Other than that, weight gain from BED may also cause complications with the menstrual cycle and pregnancy. Obese or overweight women are more likely to have an increased secretion of estrogen hormones which interferes with ovulation. Therefore, conceiving a child might become more complex. These women are also more likely to experience complications such as pre-eclampsia, gestational diabetes, or polycystic ovary syndrome post-conception. 
In short, even though BED is a single disease entity, it develops into serious health risks and complications when left untreated. It further accentuates the importance of consulting a healthcare provider about BED and exploring potential eating disorder treatment options.
FAQ: Binge Eating
Is binge eating disorder because of poor self-control?
People with BED often describe a strong feeling of loss of control with food. But the reason behind it is much deeper than poor discipline or self-control. In fact, most people with BED do not feel any sense of joy or satisfaction after succumbing to their urge. They tend to feel disgusted and guilty over their actions. That being the case, BED isn’t an issue of poor self-discipline. It is an actual eating disorder that stems from various causes and risk factors such as genetics, emotional trauma, and even age.
Is my weight reflective of binge eating disorder?
No. While weight gain and obesity are complications of BED, it’s not a reliable indicator of the eating disorder. This is true for many other eating disorders such as bulimia nervosa or anorexia nervosa. Therefore, you can be overweight and not have BED (or, inversely, have BED and not be overweight).
Can I manage binge eating disorder on my own?

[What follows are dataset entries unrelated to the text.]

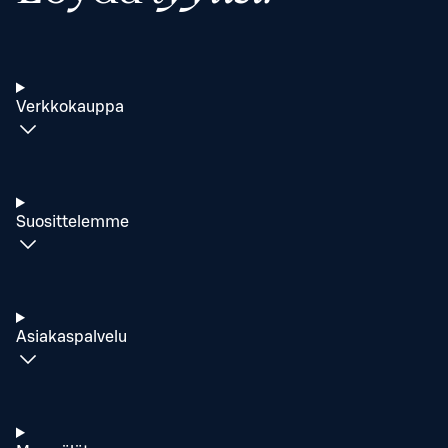
Verkkokauppa
Suosittelemme
Asiakaspalvelu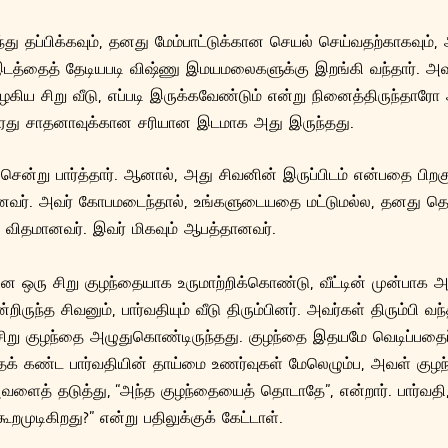
ந்து தப்பிக்கவும், தனது மேம்பாட்டுக்கான செயல் செய்வதற்காகவு
டத்தைத் தேடியபடி விஷ்ணு இமயமலைகளுக்கு இறங்கி வந்தார். அவர
ழகிய சிறு வீடு, எப்படி இருக்கவேண்டும் என்று நினைத்திருந்தா
ரது சாதனாவுக்கான சரியான இடமாக அது இருந்தது.
் சென்று பார்த்தார். ஆனால், அது சிவனின் இருப்பிடம் என்பதை பிறக
ானவர். அவர் கோபமடைந்தால், உங்களுடையதை மட்டுமல்ல, தனத
 விதமானவர். இவர் மிகவும் ஆபத்தானவர்.
ரு சிறு குழந்தையாக உருமாற்றிக்கொண்டு, வீட்டின் முன்பாக அமர
்றிருந்த சிவனும், பார்வதியும் வீடு திரும்பினர். அவர்கள் திரும்பி
ரு சிறு குழந்தை அழுதுகொண்டிருந்தது. குழந்தை இதயமே வெடிப்பத
க் கண்ட பார்வதியின் தாய்மை உணர்வுகள் மேலெழும்ப, அவள் கு
 அவளைத் தடுத்து, “அந்த குழந்தையைத் தொடாதே”, என்றார். பார்வ
ூறமுடிகிறது?” என்று பதிலுக்குக் கேட்டாள்.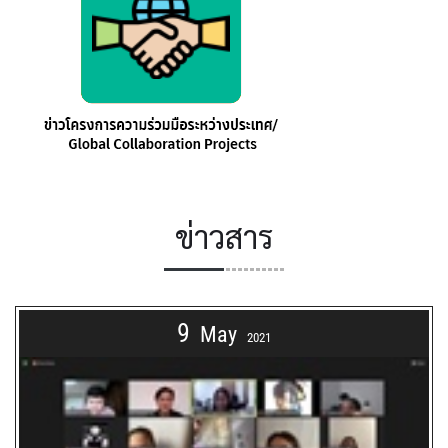
ข่าวสาร
9
May
2021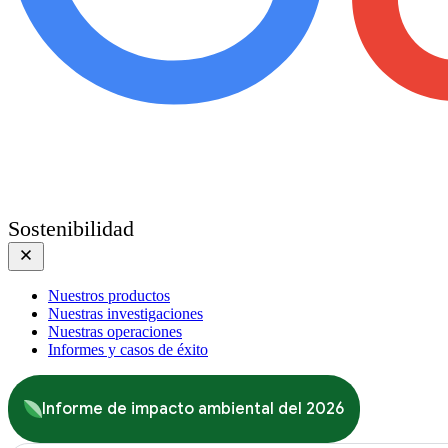
Sostenibilidad
Nuestros productos
Nuestras investigaciones
Nuestras operaciones
Informes y casos de éxito
Informe de impacto ambiental del 2026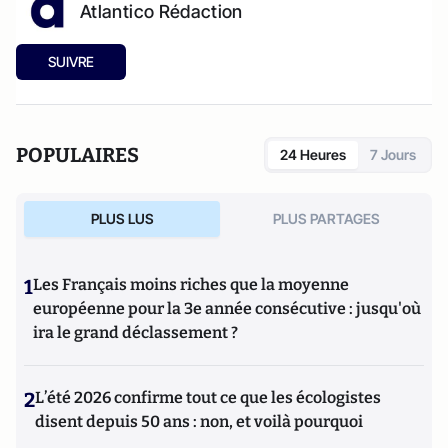
Atlantico Rédaction
SUIVRE
POPULAIRES
24 Heures
7 Jours
PLUS LUS
PLUS PARTAGES
1
Les Français moins riches que la moyenne
européenne pour la 3e année consécutive : jusqu'où
ira le grand déclassement ?
2
L’été 2026 confirme tout ce que les écologistes
disent depuis 50 ans : non, et voilà pourquoi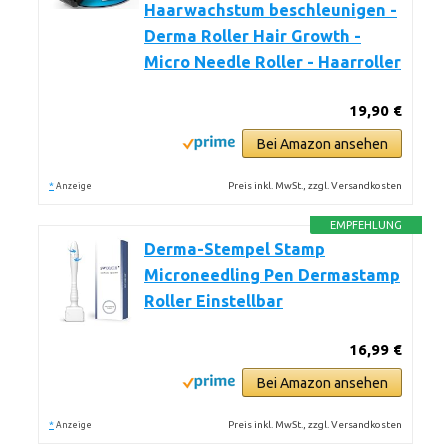
Haarwachstum beschleunigen -
Derma Roller Hair Growth -
Micro Needle Roller - Haarroller
19,90 €
Bei Amazon ansehen
*
Preis inkl. MwSt., zzgl. Versandkosten
Anzeige
EMPFEHLUNG
Derma-Stempel Stamp
Microneedling Pen Dermastamp
Roller Einstellbar
16,99 €
Bei Amazon ansehen
*
Preis inkl. MwSt., zzgl. Versandkosten
Anzeige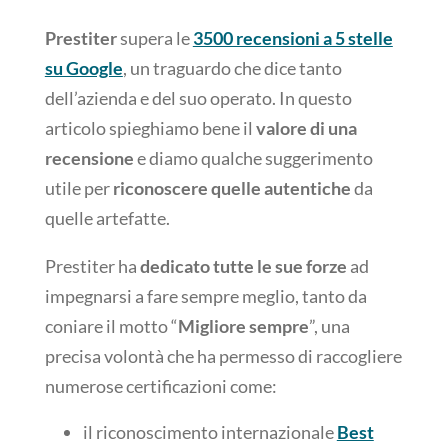
Prestiter
supera le
3500 recensioni a 5 stelle
su Google
, un traguardo che dice tanto
dell’azienda e del suo operato. In questo
articolo spieghiamo bene il
valore di una
recensione
e diamo qualche suggerimento
utile per
riconoscere quelle autentiche
da
quelle artefatte.
Prestiter ha
dedicato tutte le sue forze
ad
impegnarsi a fare sempre meglio, tanto da
coniare il motto “
Migliore sempre
”, una
precisa volontà che ha permesso di raccogliere
numerose certificazioni come:
il riconoscimento internazionale
Best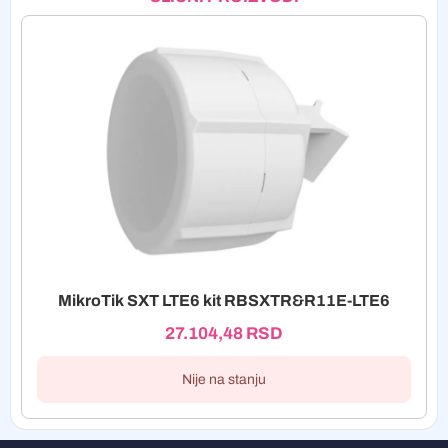
MikroTik SXT LTE6 kit RBSXTR&R11E-LTE6
27.104,48
RSD
Nije na stanju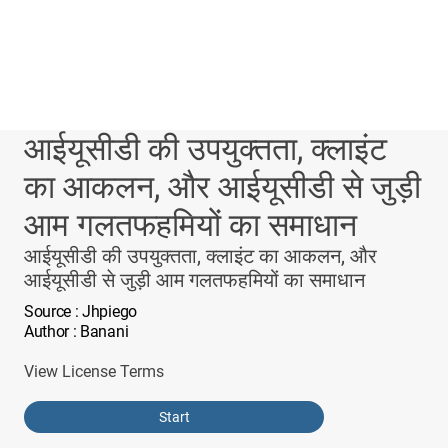
आईयूसीडी की उपयुक्तता, क्लाइंट
का आकलन, और आईयूसीडी से जुड़ी
आम गलतफहमियों का समाधान
आईयूसीडी की उपयुक्तता, क्लाइंट का आकलन, और
आईयूसीडी से जुड़ी आम गलतफहमियों का समाधान
Source
: Jhpiego
Author
: Banani
View License Terms
Start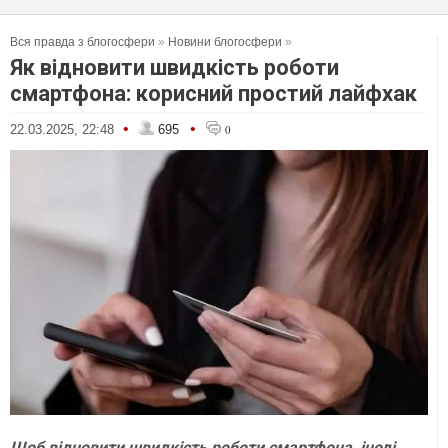
Вся правда з блогосфери
»
Новини блогосфери
»
Як відновити швидкість роботи
смартфона: корисний простий лайфхак
•
•
22.03.2025, 22:48
695
0
Щоб відновити швидкість роботи смартфона, іноді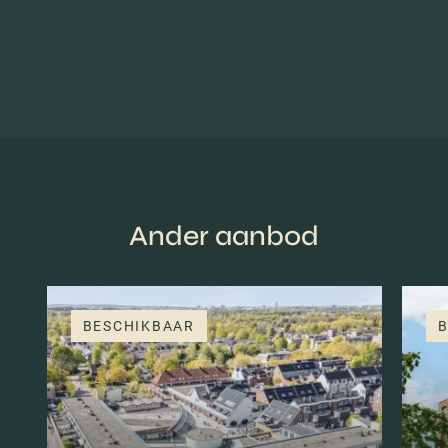
Ander aanbod
BESCHIKBAAR
B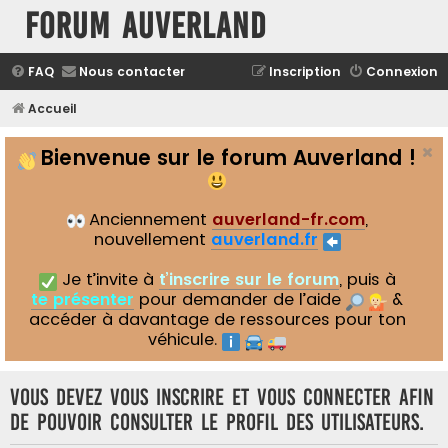
Forum Auverland
FAQ
Nous contacter
Inscription
Connexion
Accueil
Bienvenue sur le forum Auverland !
Anciennement
auverland-fr.com
,
nouvellement
auverland.fr
Je t’invite à
t’inscrire sur le forum
, puis à
te présenter
pour demander de l’aide
&
accéder à davantage de ressources pour ton
véhicule.
Vous devez vous inscrire et vous connecter afin
de pouvoir consulter le profil des utilisateurs.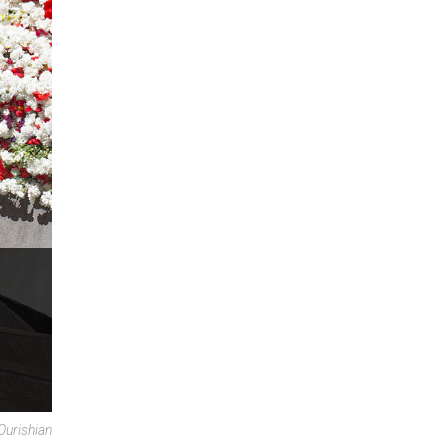
urishian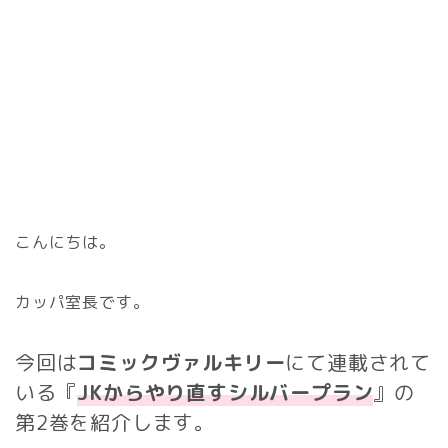
こんにちは。
カッパ室長です。
今回は
コミックヴァルキリー
にて連載されて
いる『
JKからやり直すシルバープラン
』の
第2巻を紹介します。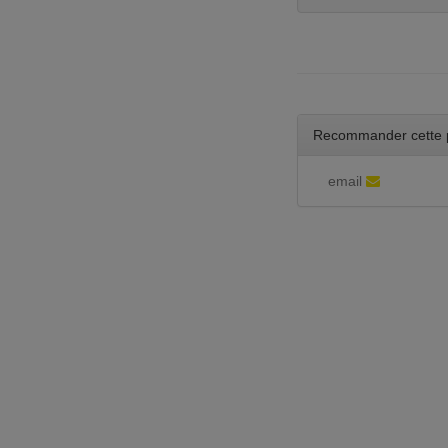
Recommander cette 
email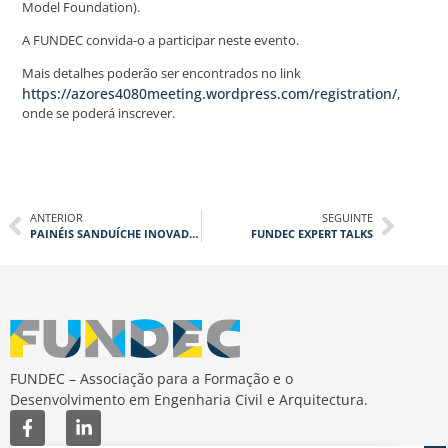
Model Foundation).
A FUNDEC convida-o a participar neste evento.
Mais detalhes poderão ser encontrados no link
https://azores4080meeting.wordpress.com/registration/
,
onde se poderá inscrever.
ANTERIOR
SEGUINTE
PAINÉIS SANDUÍCHE INOVADORES EM POLÍMERO REFORÇADO COM FIBRAS (FRP)
FUNDEC EXPERT TALKS
FUNDEC – Associação para a Formação e o
Desenvolvimento em Engenharia Civil e Arquitectura.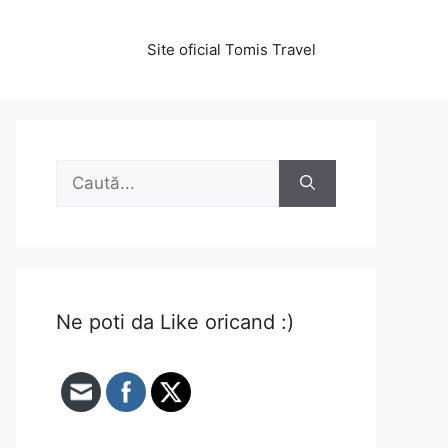
Site oficial Tomis Travel
Caută
după:
Ne poti da Like oricand :)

Firstly, you can start keeping a food and mood journal and use it daily to record your eating habits and reflect on your state of mind. This method helps you to understand your BED pattern better, and consequently, manage it more strategically.
Secondly, you can plan your meals ahead of time. Write down what you’d like to eat for each meal (breakfast, lunch, and dinner). This method helps guide you each day in terms of what to expect and subsequently minimizes the chances of bingeing in between meals or snacking on unhealthy food items at mealtime. You can also note the exact portion of food to avoid starving yourself or overeating.
Finally, it’s equally crucial for you to manage other domains of your day. For example, make sure to drink enough water and exercise regularly. That said, it’s essential to know that managing BED isn’t an overnight process, and abstinence violation is rather common. Give yourself time to adjust to your lifestyle changes, and be kind to yourself throughout.
Foods are one of the most incredible things known to humankind—they supply energy, keep our body functioning, and satisfy our taste buds. However, excess of anything is bad, and thus, consuming large amounts of food may be detrimental.
If you feel like you have BED, talk to your family and consult a healthcare provider. Although BED is still new to the medical world, many treatment options and lifestyle recommendations can help manage BED. Remember that BED is a severe eating disorder, and it can’t be “cured” with mere forceful abstinence from food.
Blaming yourself for not controlling your eating habits does more harm than good. The fact is, BED can happen to anyone, and it’s not your fault. Rest assured that BED can be managed with enough patience, medical support, and self-love!
Disclaimer: This article is only a guide. It does not substitute the advice given by your own healthcare professional. Before making any health-related decision, consult your healthcare professional.